I was taking a computer class while at Dan River, and I wanted to leave something for the prison to remember me by…something to let them know that even though I might be out of prison, I won’t be forgotten. So I prepared some small leaflets or sniplets of a short message that I would type on the computer, and print out on some of my paper that mom sent me. I have one in front of me right now, and it says the following:

“Is Dan River Cheating You? If you believe that Dan River Prison staff has violated your grievances (a violation of the Constitution) write to: Senator Marc Basnight, NC General Assembly, 2007 Legislative Bldg, Raleigh, NC 27601-2802”

And at the bottom I added, “The greatest fear of prisons are inmates who write”

I wrote numerous variations, adding different elected officials, based on the fact that I was at Dan River, in Yanceyville, so I had to make sure that the inmate who wrote would be writing to an official that was responsible for that area. I think I did about 200 of these things, but now I needed a way to disperse it.

Every now and then, when nobody was looking, I would leave one or two on a table in the dayroom, but I put most in the inmate library. It took many days to check in, get a book or two, slip one in, and go to another book, but after several days, I had slipped about 200 of those slips in various books, magazines and newspapers in the library.

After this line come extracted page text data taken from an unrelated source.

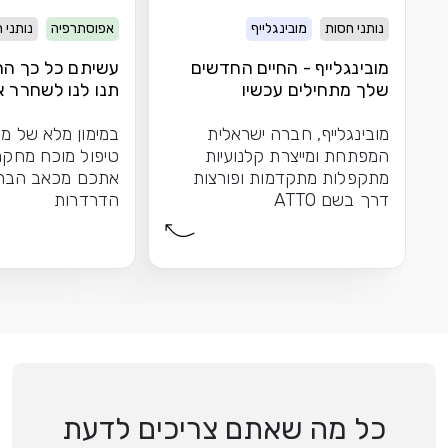
נותני חסות
מובינגלייף
אפוסתרפיה
נותני 
מובינגלייף - החיים החדשים
עשיתם כל כך הרב
שלך מתחילים עכשיו
תנו לנו לשחרר 
הברכיים
מובינגלייף, חברה ישראלית
במימון מלא של מש
המפתחת ומייצרת קלנועיות
טיפול מוכח מחקר
מתקפלות מתקדמות ופורצות
אתכם מכאב הברכי
דרך בשם ATTO
הדרדרות
כל מה שאתם צריכים לדעת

Some of those book would be looked at likely in the same day, some might be checked out a week or two later, some books were barely touched, so it might be months… or YEARS before someone finds it.

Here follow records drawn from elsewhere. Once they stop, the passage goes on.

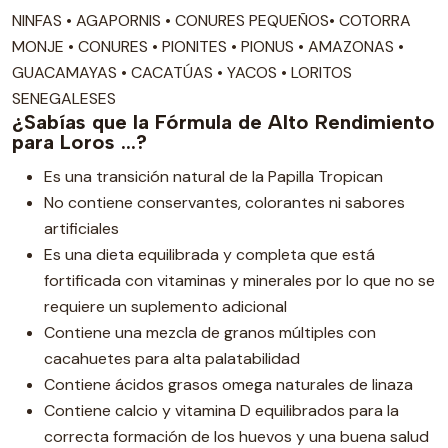
NINFAS • AGAPORNIS • CONURES PEQUEÑOS• COTORRA
MONJE • CONURES • PIONITES • PIONUS • AMAZONAS •
GUACAMAYAS • CACATÚAS • YACOS • LORITOS
SENEGALESES
¿Sabías que la Fórmula de Alto Rendimiento
para Loros ...?
Es una transición natural de la Papilla Tropican
No contiene conservantes, colorantes ni sabores
artificiales
Es una dieta equilibrada y completa que está
fortificada con vitaminas y minerales por lo que no se
requiere un suplemento adicional
Contiene una mezcla de granos múltiples con
cacahuetes para alta palatabilidad
Contiene ácidos grasos omega naturales de linaza
Contiene calcio y vitamina D equilibrados para la
correcta formación de los huevos y una buena salud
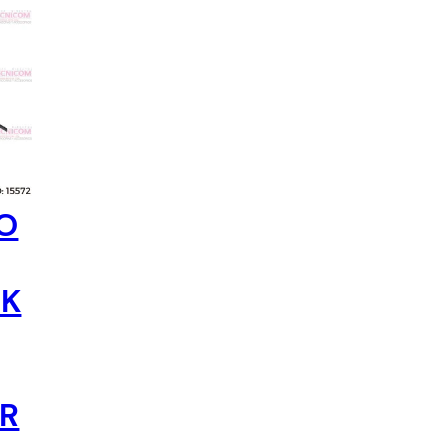
s y Acess Points
tidores y
Limpieza y Mantenimiento
dores
O
K
OR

What I wanted to do, before I walked out of the prison, was to leave one at the desk or in the hands of an officer, and tell them, “There are 200 of these on the camp, I hope you find them before other inmates do.”

But if I did that, the camp could, if they wanted, put the camp on lockdown, in an attempt to find them. As much as I might get some laughs off that, it would put the other inmates in a spot. I did actually tell a few guys about it before I left, so a few inmates knew what I did. But I figured, just let them all sit there, somebody will run across it the day I left, or 6 months after I left. Or even 6 years.

In that way, I leave a strong message to anyone who finds it that an inmate is not without some power, if he is willing to use it. I did not make a lot of friends with the prison system when it came to the authorities, because I often got upset when they bent the rules to what they wanted and when it benefited them. It got me kicked off several prison camps, but in every instance, my writing was clearly legal. I still had the right to write, and if I make a good point with it, then all the better.

The idea was to hopefully encourage other inmates to not just “do time” but to try to better themselves. The fallacy is that while in prison you need to just do the time and do what the prisons tell you…folks, that is NOT how you get through that incarceration. I am not saying to become a rebel, but I am saying that the inmate must retain his individual point of view, with respect to the rules of prison, and to his own humanity.

I can share MANY stories, with NAMES of people that was in the NC prison system while I was there, from Captains, Sergeants, other officers of the NC prison and other officials, some of whom made some very interesting criticisms of me…that I have on paper.

So today I look at this piece of paper, one of many I slipped into lots of books at Dan River, and I wonder…how many were picked up by inmates, who took the advice to write to their congressman about these issues? Are there still any secretly hiding in some book in that library that nobody has checked out in years? Or, after getting finding the first one, could the prison just have shut down the library to search for all those notes? Any number of things could have happened, but I feel that the last word in any prison issue can always fall on the inmate…especially now…

I mean, I am STILL talking about it, so I can still share opinions, whether the prison likes it or not.